Selected extract
# # #
Cutting the expense of investing through index funds alone wouldn’t solve the inflation problem. In addition to cutting expenses, we would have to invest a portion of our money in assets that give us a hedge against inflation: Treasury inflation-protected securities, real-estate investment trusts and energy companies.
Would this be perfect protection? No way. But it would give our savings a fighting chance.
Of course, not all of our nation’s financial woes stem from obligations that are somewhere down the road. Right now, Washington is doing its best to turn a silk purses into sow’s ears, so to speak, as EconomPic notes in “We’re All Euro Now: Government Spending at 45% of GDP.”
Chuck Dietrick with the details:
One of the more disconcerting statistics is government spending as a percentage of GDP. In 1903, the figure was 6.8% for the U.S. In 2009, it’s projected to be 44.72%-a greater than 8% increase over the average of the previous 5 years-not particularly encouraging. Less encouraging are the comparisons with major Western European countries. In 2007, France was at 61.1%, Sweden and Denmark 58.1%, Italy 55.3%, the UK 50%, and Germany 48.8%. Yep, we’re on the march to be the equal of those paragons of economic stagnation.
The below chart details this run up since the early 1900’s (Federal, State, and Local as a percent of GDP); government spending is now projected to be at the highest level as compared to GDP since WWII.
# # #
Records shown

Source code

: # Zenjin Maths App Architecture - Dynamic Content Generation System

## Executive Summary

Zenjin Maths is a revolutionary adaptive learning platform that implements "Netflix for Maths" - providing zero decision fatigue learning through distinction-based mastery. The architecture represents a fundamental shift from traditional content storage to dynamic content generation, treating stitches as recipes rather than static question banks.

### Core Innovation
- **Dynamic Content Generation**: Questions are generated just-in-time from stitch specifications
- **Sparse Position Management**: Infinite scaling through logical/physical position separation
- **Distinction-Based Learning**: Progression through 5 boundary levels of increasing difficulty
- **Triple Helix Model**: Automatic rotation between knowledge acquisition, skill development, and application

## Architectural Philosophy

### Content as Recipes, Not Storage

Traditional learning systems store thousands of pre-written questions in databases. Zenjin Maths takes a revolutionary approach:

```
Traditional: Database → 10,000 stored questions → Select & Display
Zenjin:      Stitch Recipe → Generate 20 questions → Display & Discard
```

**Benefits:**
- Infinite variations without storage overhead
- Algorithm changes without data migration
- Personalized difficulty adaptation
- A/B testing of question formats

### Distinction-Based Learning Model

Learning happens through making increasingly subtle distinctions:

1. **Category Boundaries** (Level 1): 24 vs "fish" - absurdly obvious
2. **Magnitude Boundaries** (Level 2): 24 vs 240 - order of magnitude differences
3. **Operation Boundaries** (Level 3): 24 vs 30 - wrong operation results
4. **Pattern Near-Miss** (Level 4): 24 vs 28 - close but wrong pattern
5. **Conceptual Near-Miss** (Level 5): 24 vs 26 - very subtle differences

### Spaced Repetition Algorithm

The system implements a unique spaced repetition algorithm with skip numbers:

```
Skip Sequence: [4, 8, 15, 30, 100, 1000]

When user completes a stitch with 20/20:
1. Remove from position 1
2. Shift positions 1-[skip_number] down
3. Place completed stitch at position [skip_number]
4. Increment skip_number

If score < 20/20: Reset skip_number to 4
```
# # #
Exercise brief
Carry on the text about government spending and inflation from the point where it stops. The records are taken from a separate source.

Result
Source: US Government Spending
And just in case anyone thought all this government largesse was somehow being offset with efficiencies in other areas, the following post from CBS News’ EconWatch blog, “It’s A Good Time To Work For Uncle Sam,” should go some way towards dispelling that notion:
President Obama’s call last year for “shared sacrifice” doesn’t extend to federal employees, at least based on the details of his administration’s 2010 budget released this week.
At a time when the official unemployment rate is nearing double digits, and 6.35 million people are receiving unemployment benefits, the U.S. government is on a hiring binge.
Executive branch employment - 1.98 million in 2009, excluding the Postal Service and the Defense Department - is set to increase by 15.6 percent for the 2010 fiscal year. Most of that is thanks to the Census Bureau hiring 102,000 temporary workers, but not counting them still yields a net increase of 2 percent in one year.
There’s little belt-tightening in evidence in Washington, D.C.: Counting benefits, the average pay per federal worker will leap from $72,800 in 2008 to $75,419 next year.
Meanwhile, according to Forbes’ layoff tracker, there have been 558,087 layoffs since November 2008 at large public companies; even local school districts aren’t immune. That’s just a sliver of the total unemployed, which government data estimate to be 8.6 percent of the workforce, or an alternate method of reckoning that counts discouraged workers puts at 20 percent.
Some of the Feds’ hiring increases have been stunning. If you look at the four-year period from 2006 to 2010, the number of Homeland Security employees has grown by 22 percent, the Justice Department has increased by 15 percent, and the Nuclear Regulatory Commission can claim 25 percent more employees. (These figures assume that Congress adopts Mr. Obama’s 2010 budget without significant changes.)
A 39-page “dimensions” document accompanying the White House’s 1,380-page appendix offers justifications for each new hire. Homeland Security says its new employees will “increase border security.” The Agency for International Development wants to improve “the management and stewardship of foreign assistance programs.” The Smithsonian Institution wants “additional security guards.” And so on.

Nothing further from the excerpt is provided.